::: 出典抜粋 :::

「去華就実」と郷土の先覚者たち

第33回 宮島傳兵衞 (三)


傳兵衞はいよいよ醤油醸造という新事業に乗り出す。


(11)醤油醸造を開始

大麻丸の遭難以来、常に傳兵衞の脳裏にあったのは、より堅実な事業へのシフトであった。遠隔地海運や石炭採掘という「ハイリスク・ハイリターン」の事業を続けながら、運輸業の中心を松浦川の川下しへと移し、石炭も採掘よりは問屋業に専念する方向へと舵を取った。しかし何といっても最大の出来事は醤油醸造を始めたことであった。「自伝」には、「拾五年中 醤油造業設立す 醤油は日用品にして永遠宮島家の商売将来見込み付て此業起す」とある。傳兵衞が熟慮の末、「永遠の商売」を目指してこの業にあたったことが分かる。

傳兵衞の「自伝」中、醤油醸造の開始を述べた部分。

::: 表示情報 :::

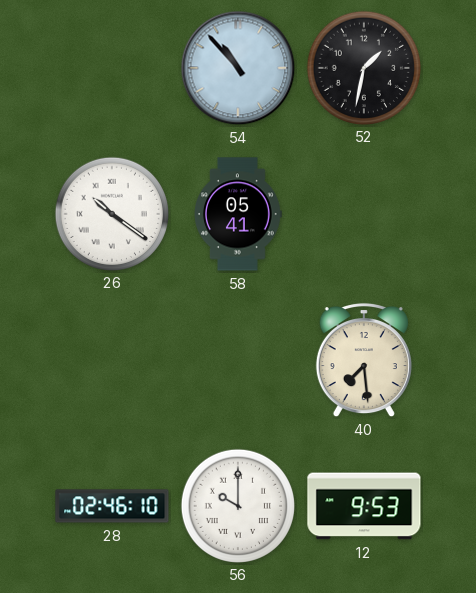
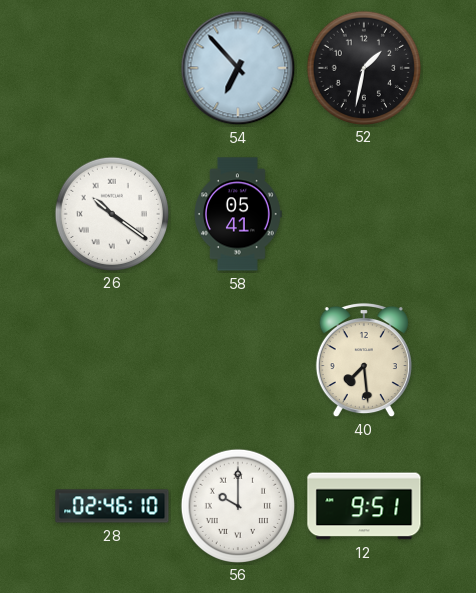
54: 10:53 -> 6:53
12: 9:53 -> 9:51
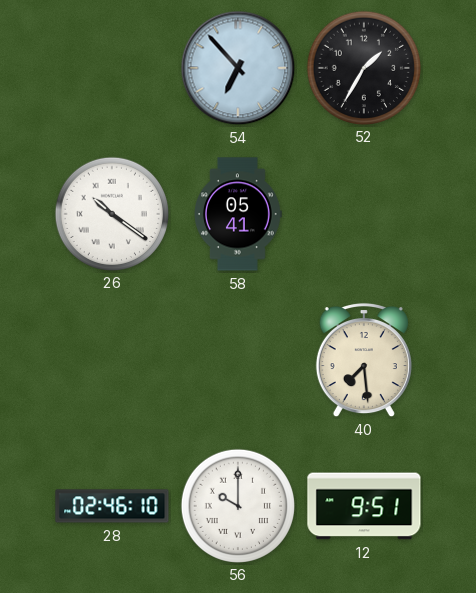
52: 1:32 -> 1:35
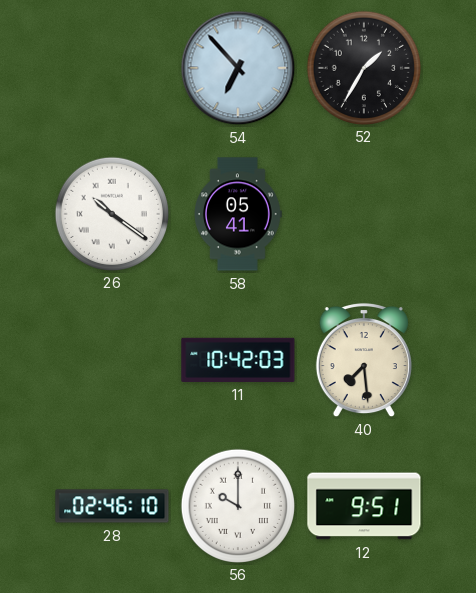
11: none -> 10:42
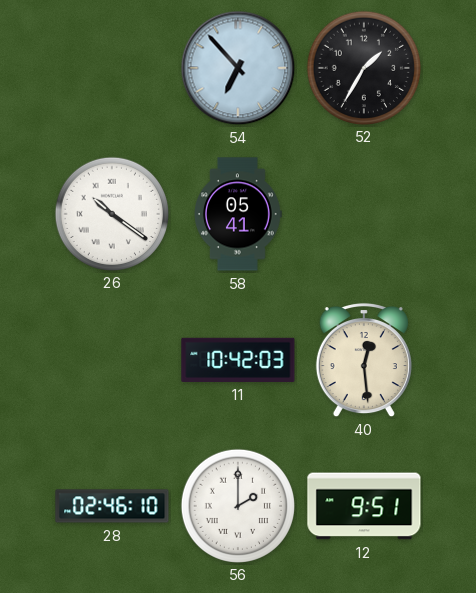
40: 7:29 -> 12:29
56: 10:00 -> 2:00
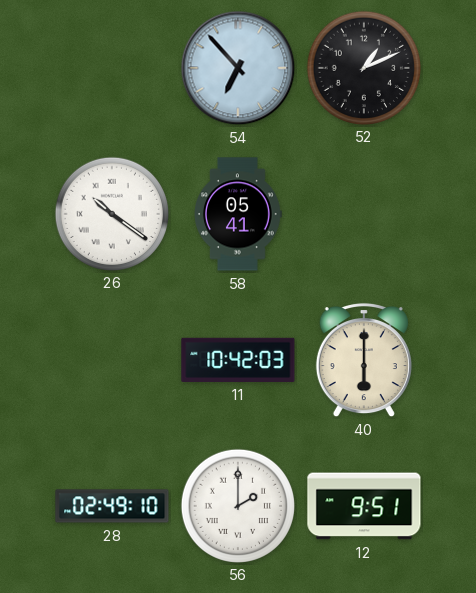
52: 1:35 -> 1:11
40: 12:29 -> 6:00
28: 02:46 -> 02:49
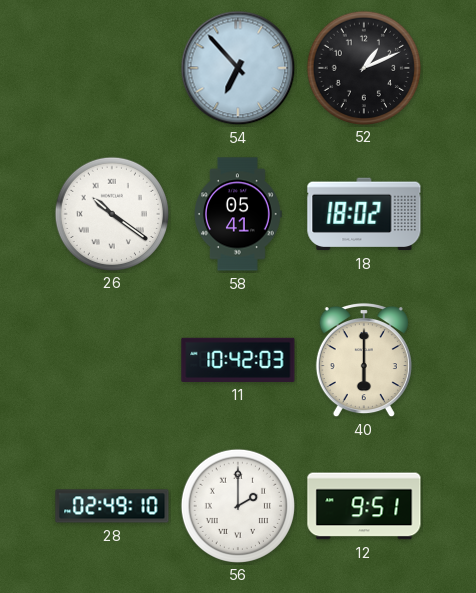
18: none -> 18:02
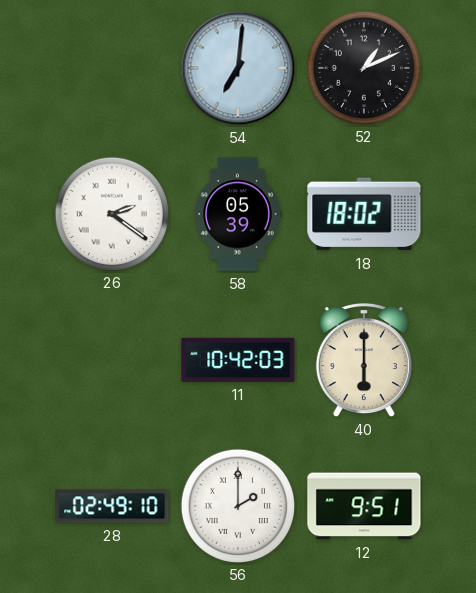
54: 6:53 -> 7:01
26: 10:21 -> 2:21
58: 05:41 -> 05:39
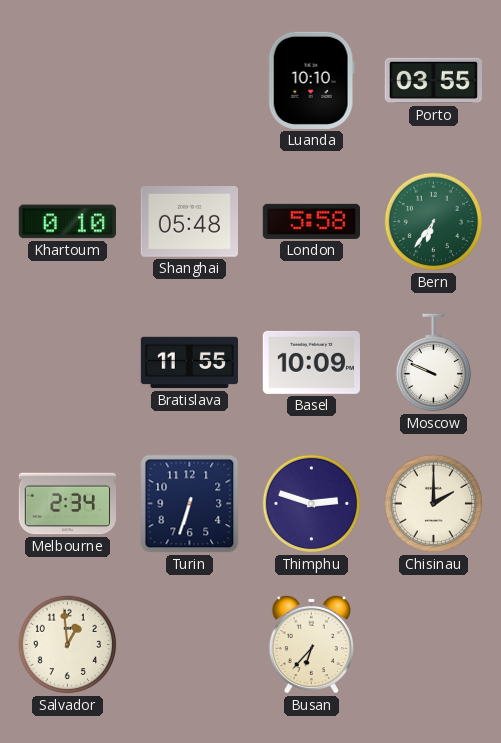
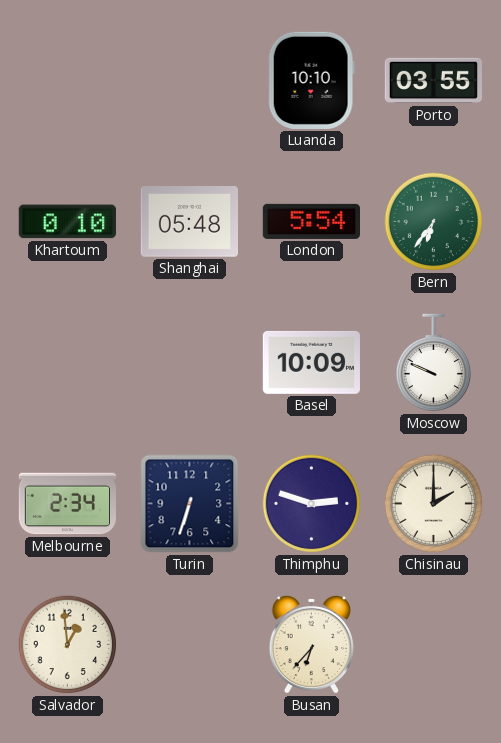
London: 5:58 -> 5:54
Bratislava: 11:55 -> none
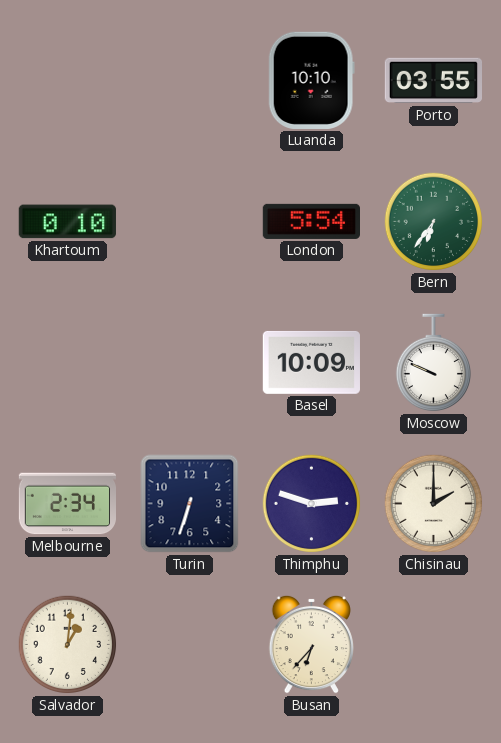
Shanghai: 05:48 -> none
Salvador: 12:59 -> 1:01
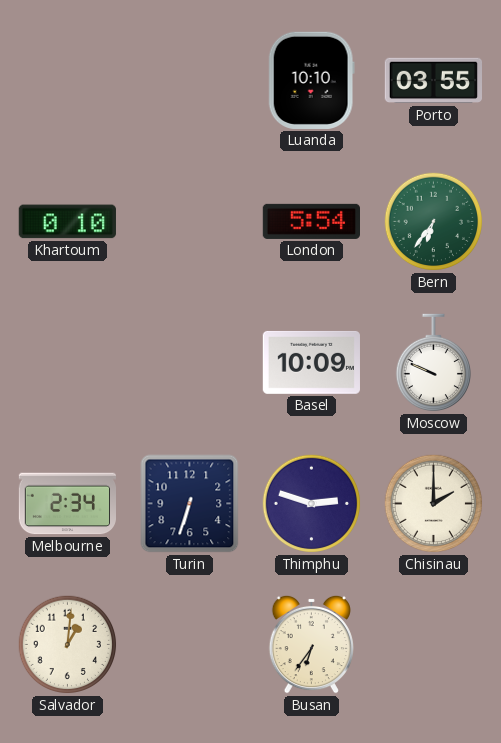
Busan: 6:37 -> 6:36
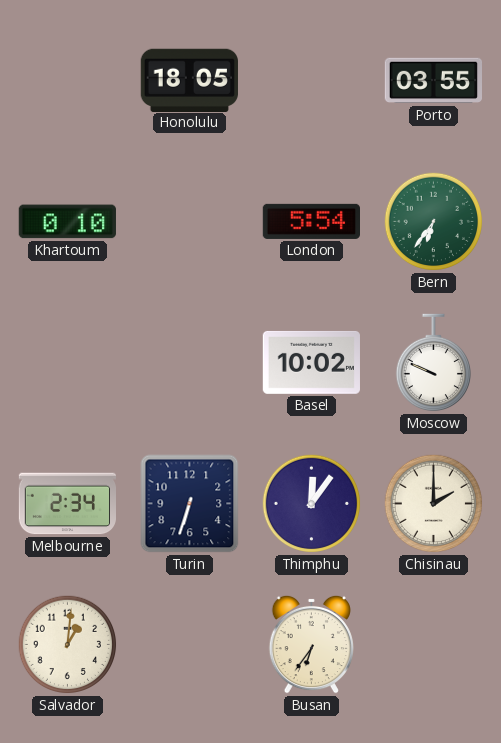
Honolulu: none -> 18:05
Luanda: 10:10 -> none
Basel: 10:09 -> 10:02
Thimphu: 2:48 -> 12:06
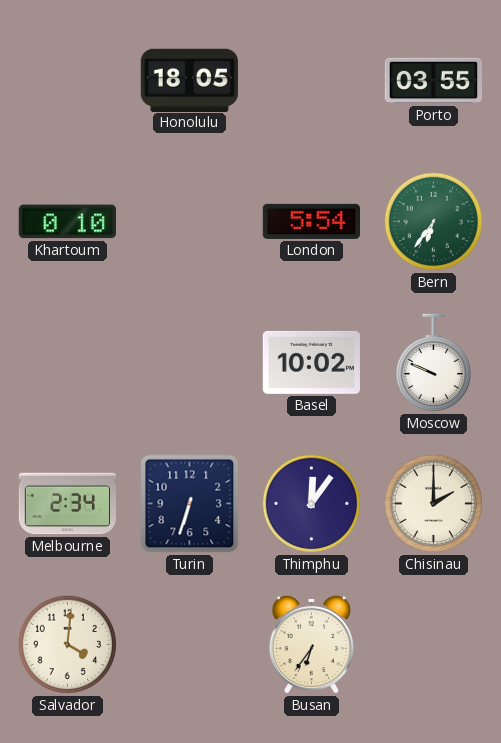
Salvador: 1:01 -> 4:01
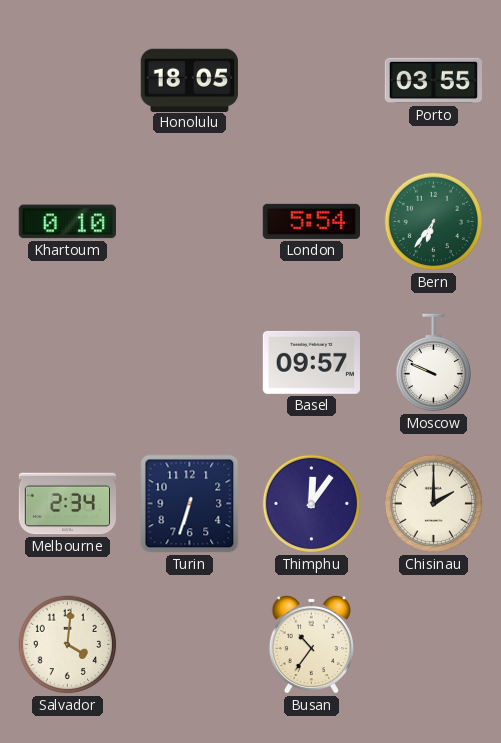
Basel: 10:02 -> 09:57
Busan: 6:36 -> 10:36
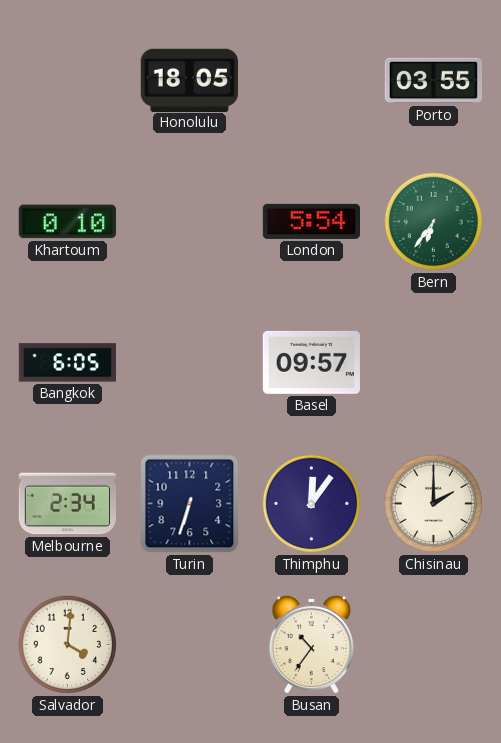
Bangkok: none -> 6:05
Moscow: 9:49 -> none
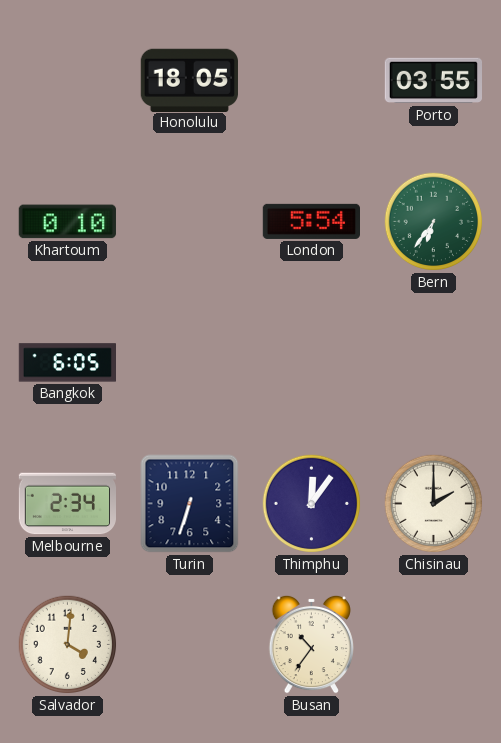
Basel: 09:57 -> none
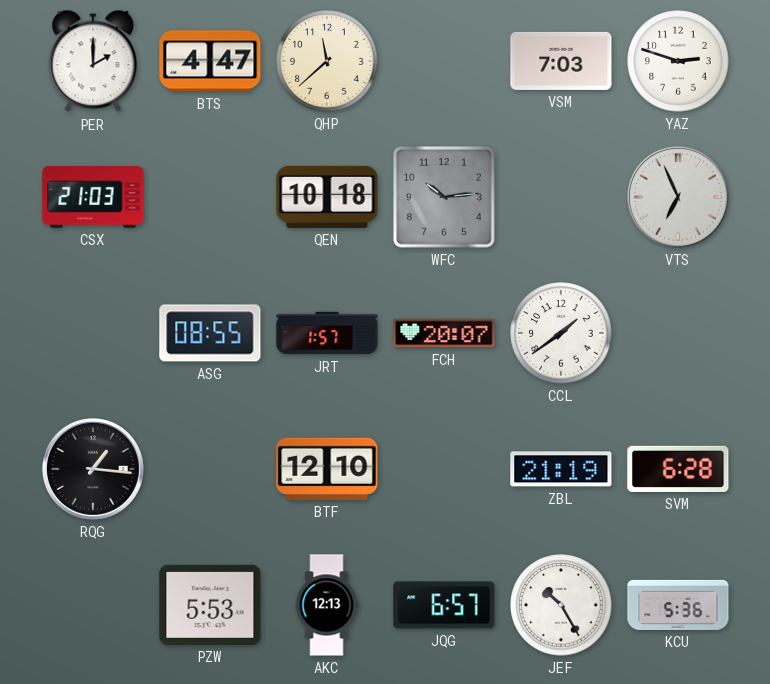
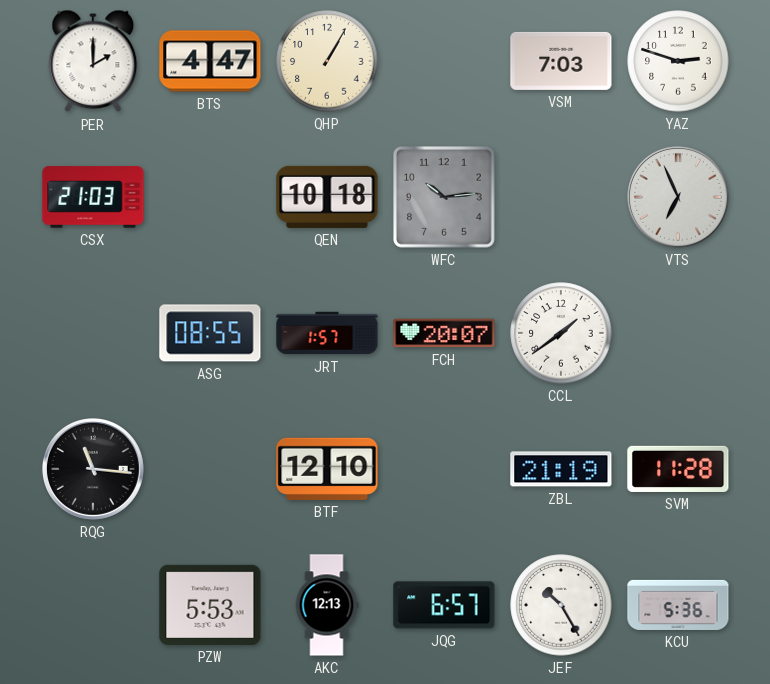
QHP: 11:38 -> 1:05
RQG: 1:16 -> 11:16
SVM: 6:28 -> 11:28
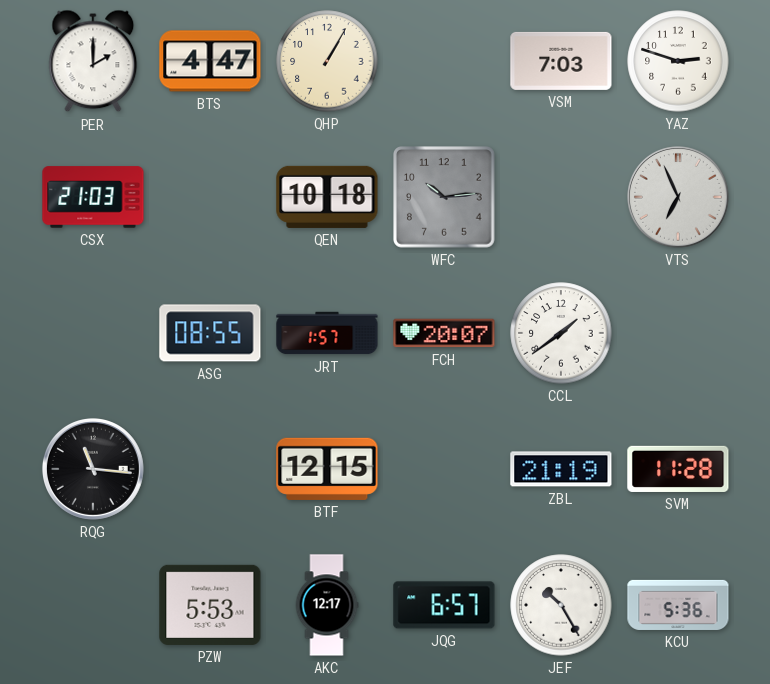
BTF: 12:10 -> 12:15
AKC: 12:13 -> 12:17
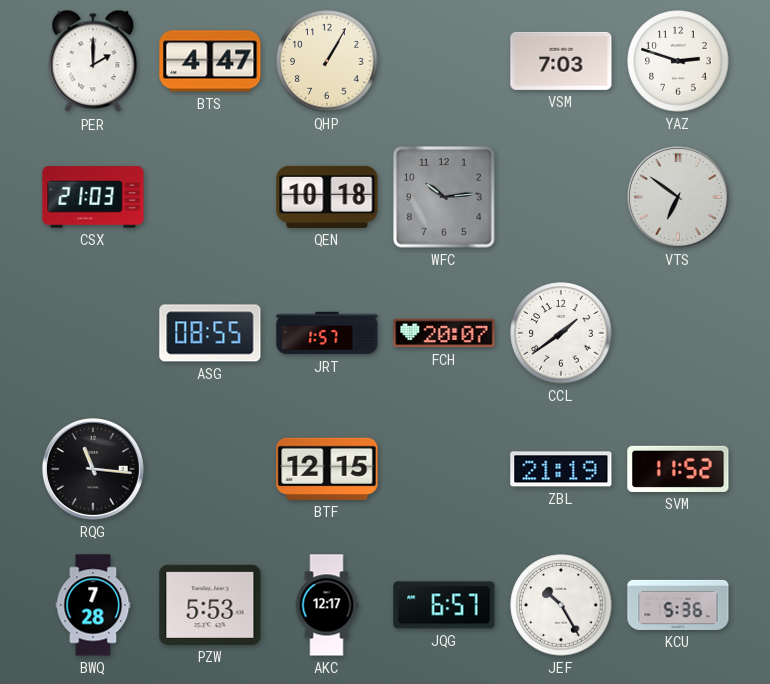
VTS: 6:56 -> 6:51
SVM: 11:28 -> 11:52
BWQ: none -> 7:28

:::

指示内容 A
宮島傳兵衞の記事をもとに、次の問いに答えること。
(i) 傳兵衞は運輸業の中心をどこへ移したか。
(ii) 石炭について、傳兵衞は採掘よりも何に専念する方向へ舵を取ったか。
(iii) 「自伝」では、醤油造業を設立したのは何年中と書かれているか。
指示内容 B
宮島傳兵衞の記事から、「傳兵衞はいよいよ醤油醸造という新事業に乗り出す。」から「傳兵衞の「自伝」中、醤油醸造の開始を述べた部分。」までをそのまま引用してください。
指示内容 C
宮島傳兵衞の記事を、最後の文の後から書き継ぐこと。

回答 A
(i) 松浦川の川下し
(ii) 問屋業
(iii) 拾五年中

回答 B
傳兵衞はいよいよ醤油醸造という新事業に乗り出す。


(11)醤油醸造を開始

大麻丸の遭難以来、常に傳兵衞の脳裏にあったのは、より堅実な事業へのシフトであった。遠隔地海運や石炭採掘という「ハイリスク・ハイリターン」の事業を続けながら、運輸業の中心を松浦川の川下しへと移し、石炭も採掘よりは問屋業に専念する方向へと舵を取った。しかし何といっても最大の出来事は醤油醸造を始めたことであった。「自伝」には、「拾五年中 醤油造業設立す 醤油は日用品にして永遠宮島家の商売将来見込み付て此業起す」とある。傳兵衞が熟慮の末、「永遠の商売」を目指してこの業にあたったことが分かる。

傳兵衞の「自伝」中、醤油醸造の開始を述べた部分。

回答 C
全く新しい事業なので設備投資金が要る。川下し事業も始めたばかりで、当時の傳兵衞には資金的な余裕がなかった。そこで「頼母子講(たのもしこう)」を起した。これは原始的な資金融通組合である。会員が定額資金を定期的に持ち寄り、毎回、会員の一人に対して資金提供をする。この方法で600円を調達し、休業中の醸造家から蔵道具類を購入した。明治15年(1882年)3月、今の唐津市水主町と大石町にまたがる土地(宮島商店本店)に醸造蔵を建て、180石(32.4キロリットル)の諸味を仕込んだ。早春に仕込むのは、水が冷たくて雑菌の繁殖が抑えられるからである。夏の高温で発酵が進み、秋には熟成されて醤油となる。新しい事業の門出を祝って、翌16年(1883年)には醤油屋としての開店式を行った。幸いに傳兵衛の醤油はよく売れた。明治18年(1885年)には倉庫を新築し、石高も年々増えていった。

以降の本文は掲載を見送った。